Task goal: Pictures aside, repeat all the entries below exactly as they appear.

Task inputs:
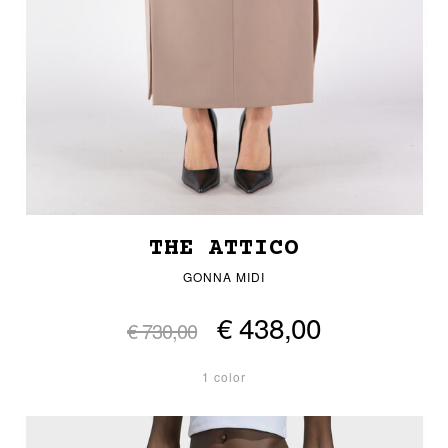
THE ATTICO
GONNA MIDI
€ 438,00
€ 730,00
1 color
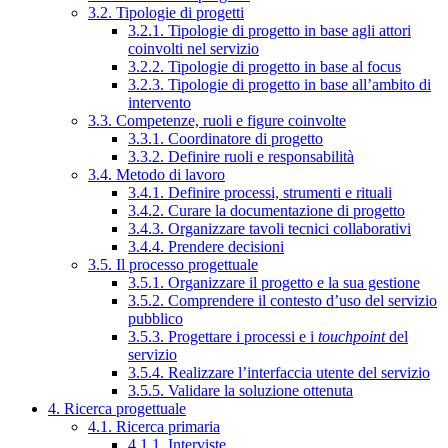
3.2. Tipologie di progetti
3.2.1. Tipologie di progetto in base agli attori
coinvolti nel servizio
3.2.2. Tipologie di progetto in base al focus
3.2.3. Tipologie di progetto in base all’ambito di
intervento
3.3. Competenze, ruoli e figure coinvolte
3.3.1. Coordinatore di progetto
3.3.2. Definire ruoli e responsabilità
3.4. Metodo di lavoro
3.4.1. Definire processi, strumenti e rituali
3.4.2. Curare la documentazione di progetto
3.4.3. Organizzare tavoli tecnici collaborativi
3.4.4. Prendere decisioni
3.5. Il processo progettuale
3.5.1. Organizzare il progetto e la sua gestione
3.5.2. Comprendere il contesto d’uso del servizio
pubblico
3.5.3. Progettare i processi e i
touchpoint
del
servizio
3.5.4. Realizzare l’interfaccia utente del servizio
3.5.5. Validare la soluzione ottenuta
4. Ricerca progettuale
4.1. Ricerca primaria
4.1.1. Interviste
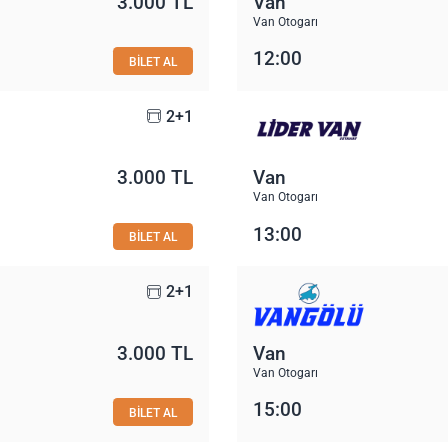
3.000 TL
Van
Van Otogarı
12:00
BİLET AL
2+1
3.000 TL
Van
Van Otogarı
13:00
BİLET AL
2+1
3.000 TL
Van
Van Otogarı
15:00
BİLET AL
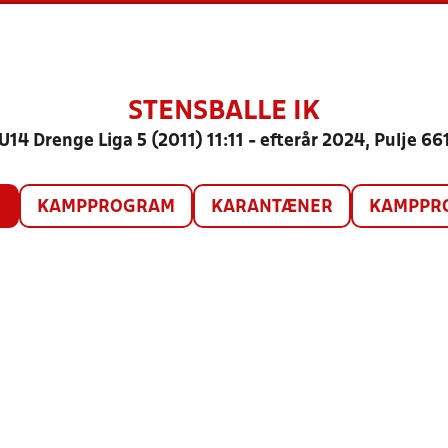
STENSBALLE IK
U14 Drenge Liga 5 (2011) 11:11 - efterår 2024, Pulje 66
O
KAMPPROGRAM
KARANTÆNER
KAMPPRO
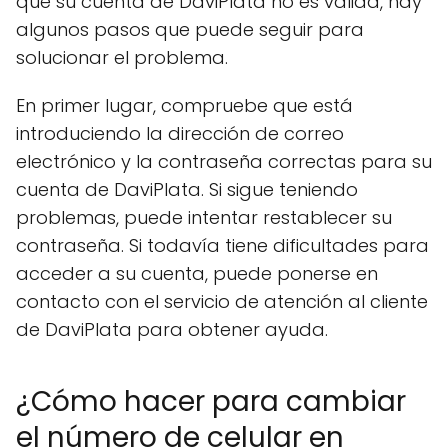
que su cuenta de DaviPlata no es válida, hay
algunos pasos que puede seguir para
solucionar el problema.
En primer lugar, compruebe que está
introduciendo la dirección de correo
electrónico y la contraseña correctas para su
cuenta de DaviPlata. Si sigue teniendo
problemas, puede intentar restablecer su
contraseña. Si todavía tiene dificultades para
acceder a su cuenta, puede ponerse en
contacto con el servicio de atención al cliente
de DaviPlata para obtener ayuda.
¿Cómo hacer para cambiar
el número de celular en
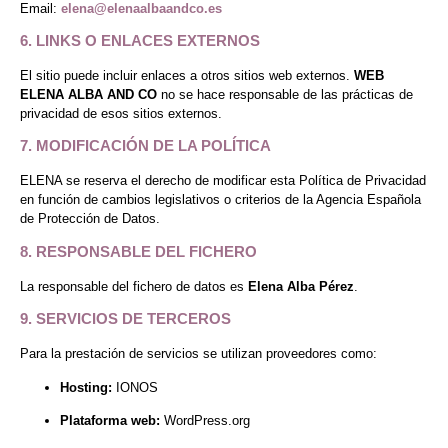
Email:
elena@elenaalbaandco.es
6. LINKS O ENLACES EXTERNOS
El sitio puede incluir enlaces a otros sitios web externos.
WEB
ELENA ALBA AND CO
no se hace responsable de las prácticas de
privacidad de esos sitios externos.
7. MODIFICACIÓN DE LA POLÍTICA
ELENA se reserva el derecho de modificar esta Política de Privacidad
en función de cambios legislativos o criterios de la Agencia Española
de Protección de Datos.
8. RESPONSABLE DEL FICHERO
La responsable del fichero de datos es
Elena Alba Pérez
.
9. SERVICIOS DE TERCEROS
Para la prestación de servicios se utilizan proveedores como:
Hosting:
IONOS
Plataforma web:
WordPress.org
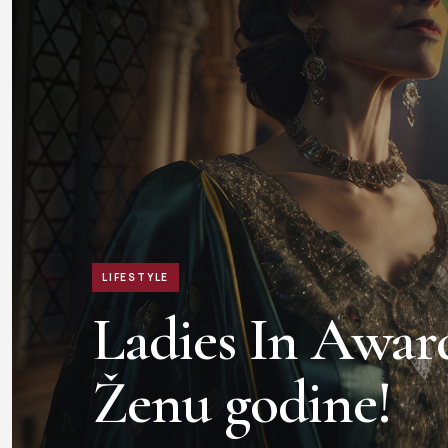
LIFESTYLE
Ladies In Award
Ženu godine!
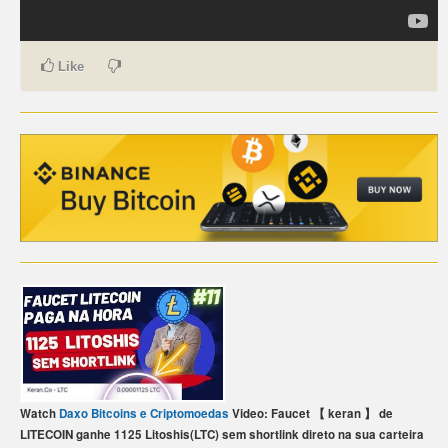
CARTE DE PAIEMENT BITCOIN (FRANÇAIS)
Like
CARTA DI PAGAMENTO BITCOIN (ITALIANO)
CARTÃO DE PAGAMENTO BITCOIN (PORTUGUÊS)
BETAALKAART BITCOIN (NEDERLANDS)
BETALKORT BITCOIN (SVENSKA)
KARTA PŁATNICZA BITCOIN (POLSKI)
PLATEBNÍ KARTA BITCOIN (ČEŠTINA)
Watch
Daxo Bitcoins e Criptomoedas
Video: Faucet 【 keran 】 de
LITECOIN ganhe 1125 Litoshis(LTC) sem shortlink direto na sua carteira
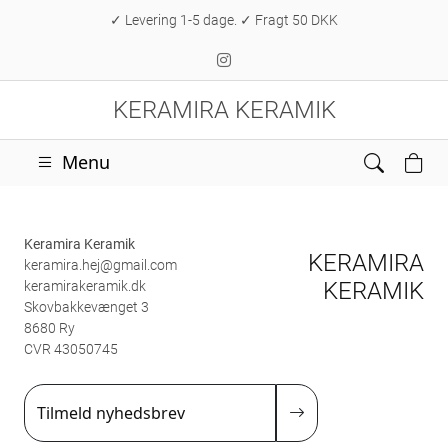
✓ Levering 1-5 dage. ✓ Fragt 50 DKK
KERAMIRA KERAMIK
Menu
Keramira Keramik
KERAMIRA
keramira.hej@gmail.com
KERAMIK
keramirakeramik.dk
Skovbakkevænget 3
8680 Ry
CVR 43050745
Tilmeld nyhedsbrev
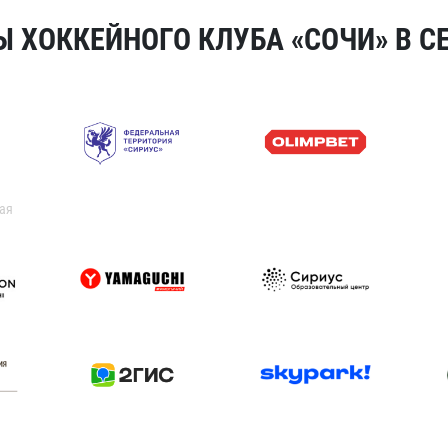
 ХОККЕЙНОГО КЛУБА «СОЧИ» В СЕ
ая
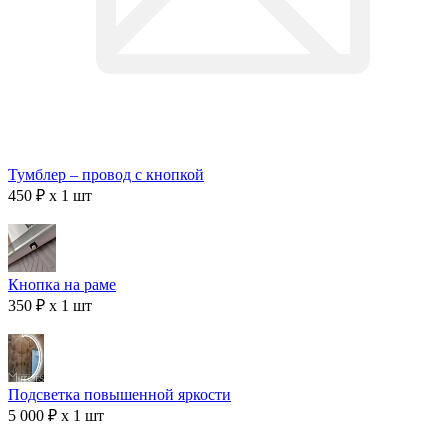
Тумблер – провод с кнопкой
450 ₽ x 1 шт
Кнопка на раме
350 ₽ x 1 шт
Подсветка повышенной яркости
5 000 ₽ x 1 шт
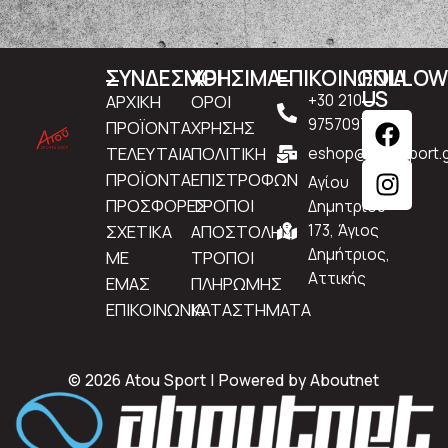
ΣΥΝΔΕΣΜΟΙ
ΧΡΗΣΙΜΑ
ΕΠΙΚΟΙΝΩΝΙΑ
FOLLO
US
ΑΡΧΙΚΗ
ΟΡΟΙ
+30 210
9757097
ΠΡΟΪΟΝΤΑ
ΧΡΗΣΗΣ
ΤΕΛΕΥΤΑΙΑ
ΠΟΛΙΤΙΚΗ
eshop@atousport.g
ΠΡΟΪΟΝΤΑ
ΕΠΙΣΤΡΟΦΩΝ
Αγίου
ΠΡΟΣΦΟΡΕΣ
ΤΡΟΠΟΙ
Δημητρίου
ΣΧΕΤΙΚΑ
ΑΠΟΣΤΟΛΗΣ
173, Άγιος
Δημήτριος,
ΜΕ
ΤΡΟΠΟΙ
Αττικής
ΕΜΑΣ
ΠΛΗΡΩΜΗΣ
ΕΠΙΚΟΙΝΩΝΙΑ
ΚΑΤΑΣΤΗΜΑΤΑ
© 2026 Atou Sport | Powered by
Aboutnet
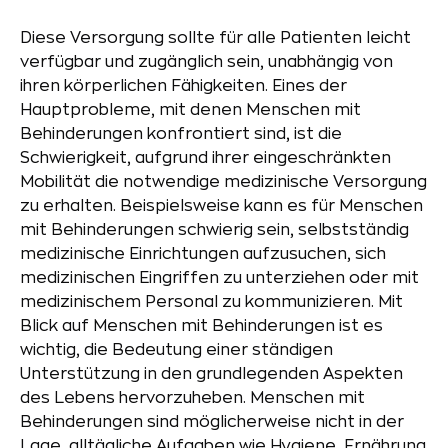
Diese Versorgung sollte für alle Patienten leicht
verfügbar und zugänglich sein, unabhängig von
ihren körperlichen Fähigkeiten. Eines der
Hauptprobleme, mit denen Menschen mit
Behinderungen konfrontiert sind, ist die
Schwierigkeit, aufgrund ihrer eingeschränkten
Mobilität die notwendige medizinische Versorgung
zu erhalten. Beispielsweise kann es für Menschen
mit Behinderungen schwierig sein, selbstständig
medizinische Einrichtungen aufzusuchen, sich
medizinischen Eingriffen zu unterziehen oder mit
medizinischem Personal zu kommunizieren. Mit
Blick auf Menschen mit Behinderungen ist es
wichtig, die Bedeutung einer ständigen
Unterstützung in den grundlegenden Aspekten
des Lebens hervorzuheben. Menschen mit
Behinderungen sind möglicherweise nicht in der
Lage, alltägliche Aufgaben wie Hygiene, Ernährung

Written answer:
THE ATTICO
GONNA MIDI
€ 438,00
€ 730,00
1 color
3.2. Tipologie di progetti
3.2.1. Tipologie di progetto in base agli attori
coinvolti nel servizio
3.2.2. Tipologie di progetto in base al focus
3.2.3. Tipologie di progetto in base all’ambito di
intervento
3.3. Competenze, ruoli e figure coinvolte
3.3.1. Coordinatore di progetto
3.3.2. Definire ruoli e responsabilità
3.4. Metodo di lavoro
3.4.1. Definire processi, strumenti e rituali
3.4.2. Curare la documentazione di progetto
3.4.3. Organizzare tavoli tecnici collaborativi
3.4.4. Prendere decisioni
3.5. Il processo progettuale
3.5.1. Organizzare il progetto e la sua gestione
3.5.2. Comprendere il contesto d’uso del servizio
pubblico
3.5.3. Progettare i processi e i
touchpoint
del
servizio
3.5.4. Realizzare l’interfaccia utente del servizio
3.5.5. Validare la soluzione ottenuta
4. Ricerca progettuale
4.1. Ricerca primaria
4.1.1. Interviste
3.000 TL
Van
Van Otogarı
12:00
BİLET AL
2+1
3.000 TL
Van
Van Otogarı
13:00
BİLET AL
2+1
3.000 TL
Van
Van Otogarı
15:00
BİLET AL
STENSBALLE IK
U14 Drenge Liga 5 (2011) 11:11 - efterår 2024, Pulje 66
O
KAMPPROGRAM
KARANTÆNER
KAMPPRO
que su cuenta de DaviPlata no es válida, hay
algunos pasos que puede seguir para
solucionar el problema.
En primer lugar, compruebe que está
introduciendo la dirección de correo
electrónico y la contraseña correctas para su
cuenta de DaviPlata. Si sigue teniendo
problemas, puede intentar restablecer su
contraseña. Si todavía tiene dificultades para
acceder a su cuenta, puede ponerse en
contacto con el servicio de atención al cliente
de DaviPlata para obtener ayuda.
¿Cómo hacer para cambiar
el número de celular en
Email:
elena@elenaalbaandco.es
6. LINKS O ENLACES EXTERNOS
El sitio puede incluir enlaces a otros sitios web externos.
WEB
ELENA ALBA AND CO
no se hace responsable de las prácticas de
privacidad de esos sitios externos.
7. MODIFICACIÓN DE LA POLÍTICA
ELENA se reserva el derecho de modificar esta Política de Privacidad
en función de cambios legislativos o criterios de la Agencia Española
de Protección de Datos.
8. RESPONSABLE DEL FICHERO
La responsable del fichero de datos es
Elena Alba Pérez
.
9. SERVICIOS DE TERCEROS
Para la prestación de servicios se utilizan proveedores como:
Hosting:
IONOS
Plataforma web:
WordPress.org
LIFESTYLE
Ladies In Award
Ženu godine!
CARTE DE PAIEMENT BITCOIN (FRANÇAIS)
Like
CARTA DI PAGAMENTO BITCOIN (ITALIANO)
CARTÃO DE PAGAMENTO BITCOIN (PORTUGUÊS)
BETAALKAART BITCOIN (NEDERLANDS)
BETALKORT BITCOIN (SVENSKA)
KARTA PŁATNICZA BITCOIN (POLSKI)
PLATEBNÍ KARTA BITCOIN (ČEŠTINA)
Watch
Daxo Bitcoins e Criptomoedas
Video: Faucet 【 keran 】 de
LITECOIN ganhe 1125 Litoshis(LTC) sem shortlink direto na sua carteira
✓ Levering 1-5 dage. ✓ Fragt 50 DKK
KERAMIRA KERAMIK
Menu
Keramira Keramik
KERAMIRA
keramira.hej@gmail.com
KERAMIK
keramirakeramik.dk
Skovbakkevænget 3
8680 Ry
CVR 43050745
Tilmeld nyhedsbrev
 ХОККЕЙНОГО КЛУБА «СОЧИ» В СЕ
ая
Тумблер – провод с кнопкой
450 ₽ x 1 шт
Кнопка на раме
350 ₽ x 1 шт
Подсветка повышенной яркости
5 000 ₽ x 1 шт
ΣΥΝΔΕΣΜΟΙ
ΧΡΗΣΙΜΑ
ΕΠΙΚΟΙΝΩΝΙΑ
FOLLO
US
ΑΡΧΙΚΗ
ΟΡΟΙ
+30 210
9757097
ΠΡΟΪΟΝΤΑ
ΧΡΗΣΗΣ
ΤΕΛΕΥΤΑΙΑ
ΠΟΛΙΤΙΚΗ
eshop@atousport.g
ΠΡΟΪΟΝΤΑ
ΕΠΙΣΤΡΟΦΩΝ
Αγίου
ΠΡΟΣΦΟΡΕΣ
ΤΡΟΠΟΙ
Δημητρίου
ΣΧΕΤΙΚΑ
ΑΠΟΣΤΟΛΗΣ
173, Άγιος
Δημήτριος,
ΜΕ
ΤΡΟΠΟΙ
Αττικής
ΕΜΑΣ
ΠΛΗΡΩΜΗΣ
ΕΠΙΚΟΙΝΩΝΙΑ
ΚΑΤΑΣΤΗΜΑΤΑ
© 2026 Atou Sport | Powered by
Aboutnet
Diese Versorgung sollte für alle Patienten leicht
verfügbar und zugänglich sein, unabhängig von
ihren körperlichen Fähigkeiten. Eines der
Hauptprobleme, mit denen Menschen mit
Behinderungen konfrontiert sind, ist die
Schwierigkeit, aufgrund ihrer eingeschränkten
Mobilität die notwendige medizinische Versorgung
zu erhalten. Beispielsweise kann es für Menschen
mit Behinderungen schwierig sein, selbstständig
medizinische Einrichtungen aufzusuchen, sich
medizinischen Eingriffen zu unterziehen oder mit
medizinischem Personal zu kommunizieren. Mit
Blick auf Menschen mit Behinderungen ist es
wichtig, die Bedeutung einer ständigen
Unterstützung in den grundlegenden Aspekten
des Lebens hervorzuheben. Menschen mit
Behinderungen sind möglicherweise nicht in der
Lage, alltägliche Aufgaben wie Hygiene, Ernährung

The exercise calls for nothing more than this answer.